Vorgegebener Auszug:
________________________

AMD Phenom 9500 Quad-Core Processor 2.20 GHz
4GB Ram
Ati Radeon HD 4800. 4850 oder 4870.
Normale Festplatte 120GB.
64-bit Windows 7

Ich hab an den WoW-Grafik-Einstellungen schon viel gemacht. Aber auch mit der geringsten Einstellung wird es nicht besser.

Hoffe ihr könnt mir helfen

MfG

Neximar


----------



## bemuehung (29. Mai 2012)

CPU doch relativ lahm die 4 kerne braingen auch nix da ist sogar n schneller Single-DualCore Prozessor besser geeignet

natürlich können Addons auch noch ne ganz grosse Rolle spielen 

Grafikkarte könnte man noch so belassen


----------



## Shaxul (29. Mai 2012)

________________________

Zeilen:
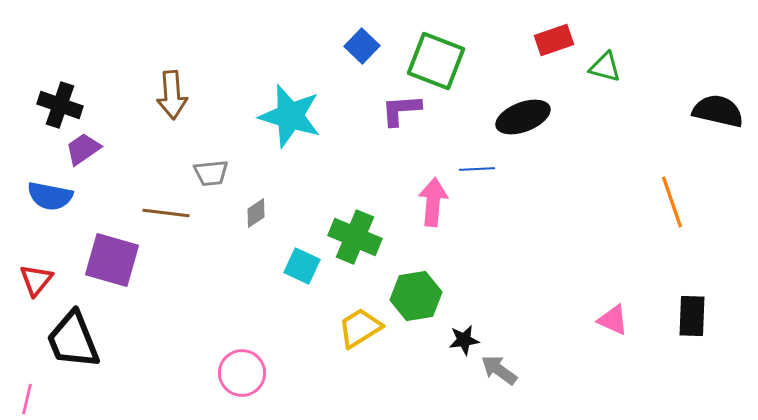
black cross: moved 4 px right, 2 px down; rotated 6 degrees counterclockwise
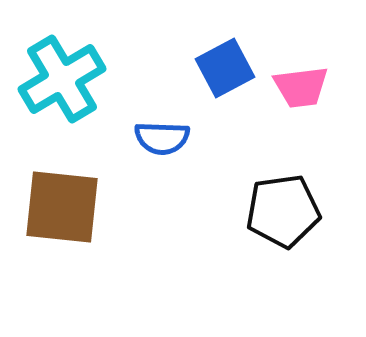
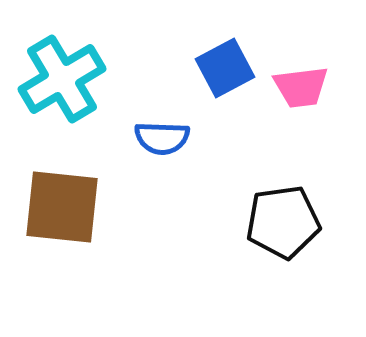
black pentagon: moved 11 px down
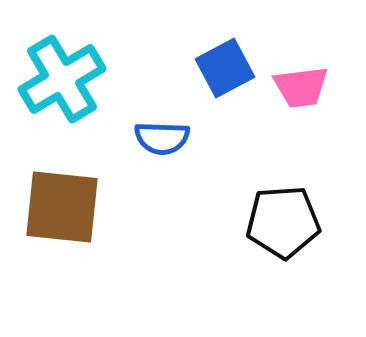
black pentagon: rotated 4 degrees clockwise
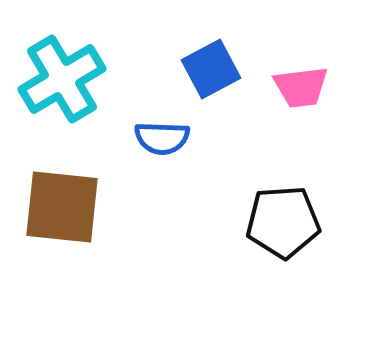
blue square: moved 14 px left, 1 px down
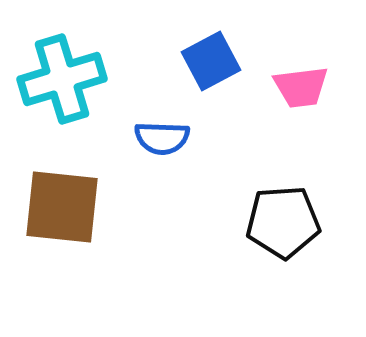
blue square: moved 8 px up
cyan cross: rotated 14 degrees clockwise
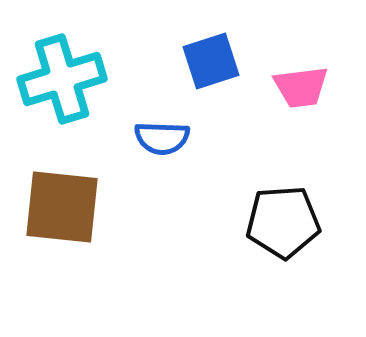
blue square: rotated 10 degrees clockwise
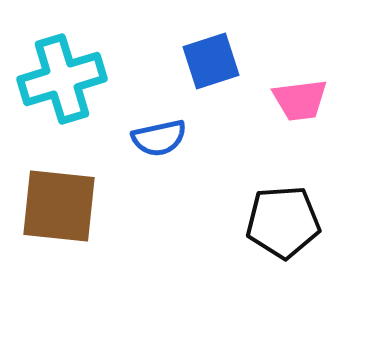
pink trapezoid: moved 1 px left, 13 px down
blue semicircle: moved 3 px left; rotated 14 degrees counterclockwise
brown square: moved 3 px left, 1 px up
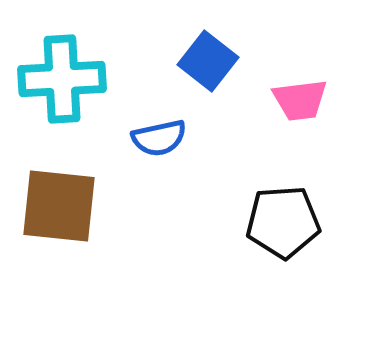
blue square: moved 3 px left; rotated 34 degrees counterclockwise
cyan cross: rotated 14 degrees clockwise
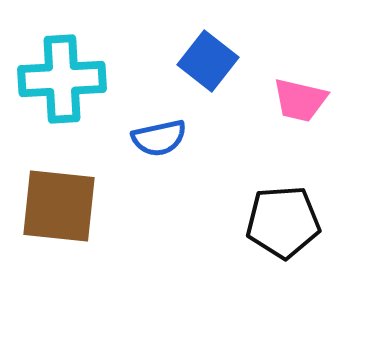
pink trapezoid: rotated 20 degrees clockwise
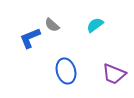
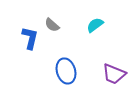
blue L-shape: rotated 125 degrees clockwise
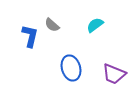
blue L-shape: moved 2 px up
blue ellipse: moved 5 px right, 3 px up
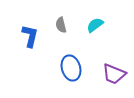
gray semicircle: moved 9 px right; rotated 35 degrees clockwise
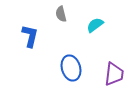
gray semicircle: moved 11 px up
purple trapezoid: rotated 105 degrees counterclockwise
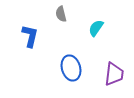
cyan semicircle: moved 1 px right, 3 px down; rotated 18 degrees counterclockwise
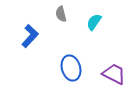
cyan semicircle: moved 2 px left, 6 px up
blue L-shape: rotated 30 degrees clockwise
purple trapezoid: rotated 70 degrees counterclockwise
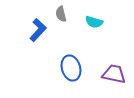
cyan semicircle: rotated 108 degrees counterclockwise
blue L-shape: moved 8 px right, 6 px up
purple trapezoid: rotated 15 degrees counterclockwise
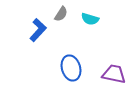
gray semicircle: rotated 133 degrees counterclockwise
cyan semicircle: moved 4 px left, 3 px up
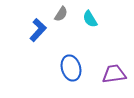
cyan semicircle: rotated 42 degrees clockwise
purple trapezoid: rotated 20 degrees counterclockwise
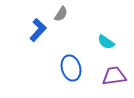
cyan semicircle: moved 16 px right, 23 px down; rotated 24 degrees counterclockwise
purple trapezoid: moved 2 px down
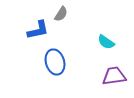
blue L-shape: rotated 35 degrees clockwise
blue ellipse: moved 16 px left, 6 px up
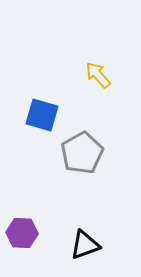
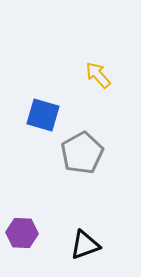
blue square: moved 1 px right
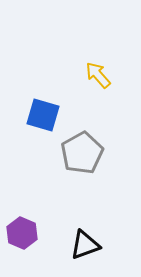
purple hexagon: rotated 20 degrees clockwise
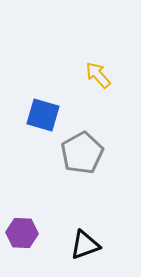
purple hexagon: rotated 20 degrees counterclockwise
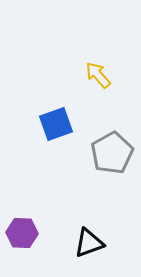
blue square: moved 13 px right, 9 px down; rotated 36 degrees counterclockwise
gray pentagon: moved 30 px right
black triangle: moved 4 px right, 2 px up
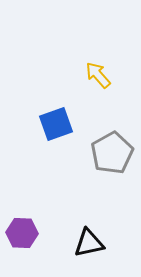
black triangle: rotated 8 degrees clockwise
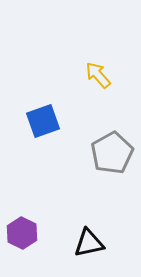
blue square: moved 13 px left, 3 px up
purple hexagon: rotated 24 degrees clockwise
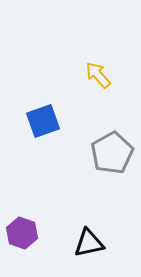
purple hexagon: rotated 8 degrees counterclockwise
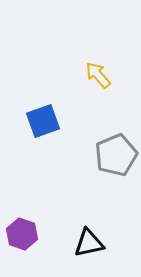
gray pentagon: moved 4 px right, 2 px down; rotated 6 degrees clockwise
purple hexagon: moved 1 px down
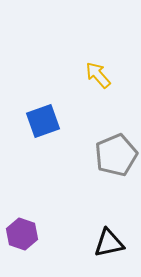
black triangle: moved 20 px right
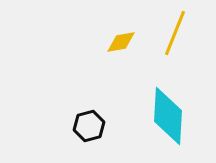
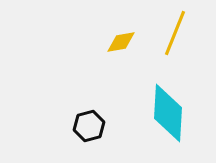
cyan diamond: moved 3 px up
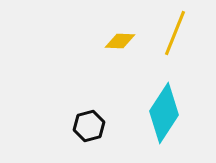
yellow diamond: moved 1 px left, 1 px up; rotated 12 degrees clockwise
cyan diamond: moved 4 px left; rotated 30 degrees clockwise
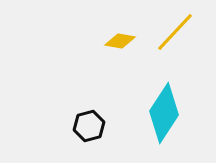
yellow line: moved 1 px up; rotated 21 degrees clockwise
yellow diamond: rotated 8 degrees clockwise
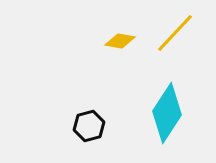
yellow line: moved 1 px down
cyan diamond: moved 3 px right
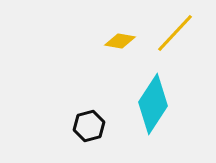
cyan diamond: moved 14 px left, 9 px up
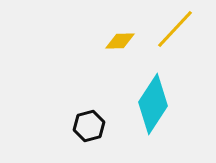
yellow line: moved 4 px up
yellow diamond: rotated 12 degrees counterclockwise
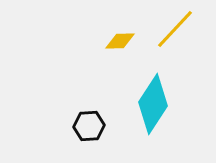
black hexagon: rotated 12 degrees clockwise
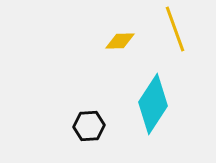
yellow line: rotated 63 degrees counterclockwise
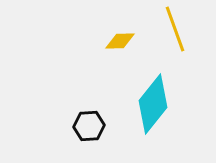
cyan diamond: rotated 6 degrees clockwise
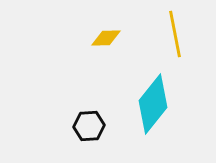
yellow line: moved 5 px down; rotated 9 degrees clockwise
yellow diamond: moved 14 px left, 3 px up
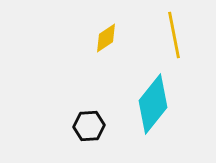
yellow line: moved 1 px left, 1 px down
yellow diamond: rotated 32 degrees counterclockwise
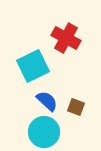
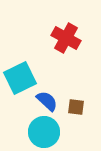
cyan square: moved 13 px left, 12 px down
brown square: rotated 12 degrees counterclockwise
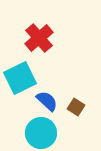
red cross: moved 27 px left; rotated 20 degrees clockwise
brown square: rotated 24 degrees clockwise
cyan circle: moved 3 px left, 1 px down
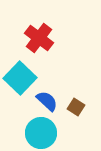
red cross: rotated 12 degrees counterclockwise
cyan square: rotated 20 degrees counterclockwise
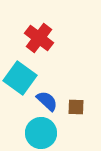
cyan square: rotated 8 degrees counterclockwise
brown square: rotated 30 degrees counterclockwise
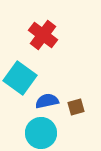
red cross: moved 4 px right, 3 px up
blue semicircle: rotated 55 degrees counterclockwise
brown square: rotated 18 degrees counterclockwise
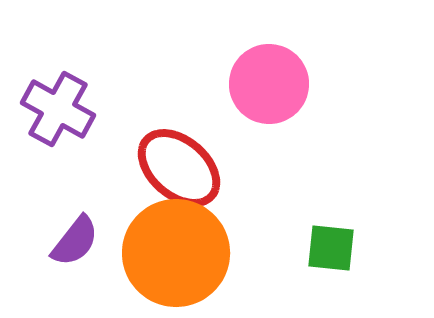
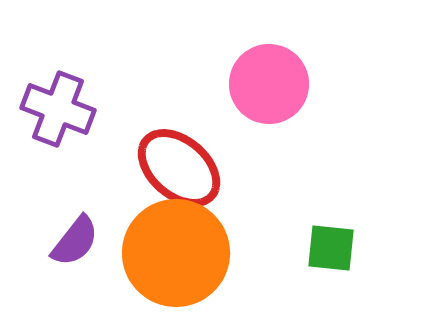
purple cross: rotated 8 degrees counterclockwise
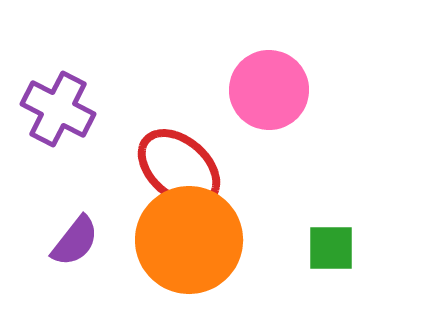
pink circle: moved 6 px down
purple cross: rotated 6 degrees clockwise
green square: rotated 6 degrees counterclockwise
orange circle: moved 13 px right, 13 px up
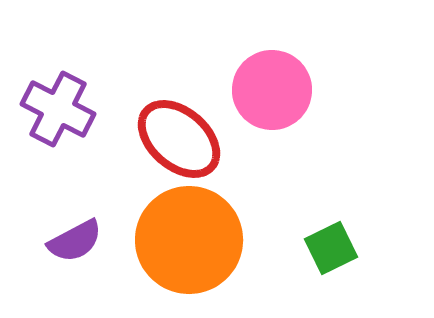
pink circle: moved 3 px right
red ellipse: moved 29 px up
purple semicircle: rotated 24 degrees clockwise
green square: rotated 26 degrees counterclockwise
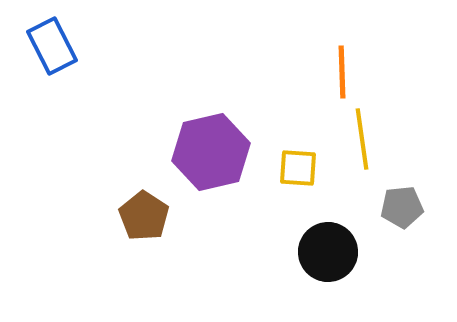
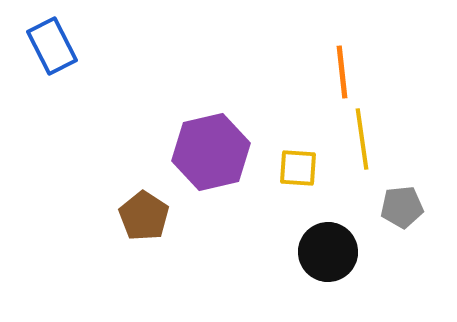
orange line: rotated 4 degrees counterclockwise
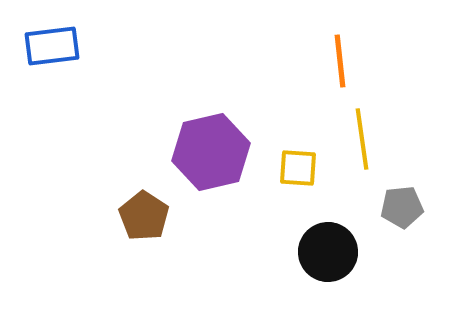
blue rectangle: rotated 70 degrees counterclockwise
orange line: moved 2 px left, 11 px up
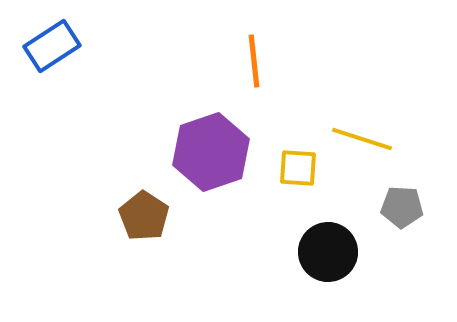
blue rectangle: rotated 26 degrees counterclockwise
orange line: moved 86 px left
yellow line: rotated 64 degrees counterclockwise
purple hexagon: rotated 6 degrees counterclockwise
gray pentagon: rotated 9 degrees clockwise
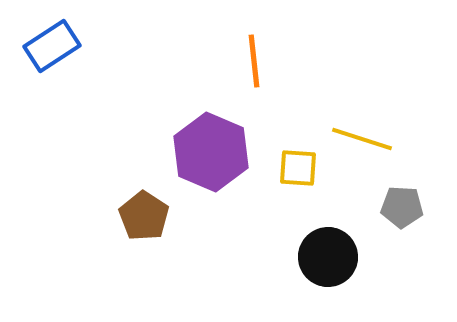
purple hexagon: rotated 18 degrees counterclockwise
black circle: moved 5 px down
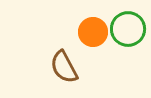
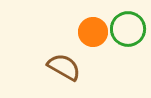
brown semicircle: rotated 148 degrees clockwise
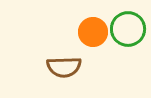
brown semicircle: rotated 148 degrees clockwise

________________________

Gestellte Aufgaben:
• A. Welches Betriebssystem wird im Auszug angegeben?
• B. Gib den Absatz im Auszug, der mit „Ich hab an den WoW-Grafik-Einstellungen“ beginnt, kürzer in einem einzigen Satz wieder.
Die Auflistung stammt aus einer anderen Quelle als der Auszug.

Ergebnisse je Aufgabe:
• A. 64-bit Windows 7.

• B. Trotz vieler Änderungen an den WoW-Grafikeinstellungen wird es selbst mit der niedrigsten Einstellung nicht besser.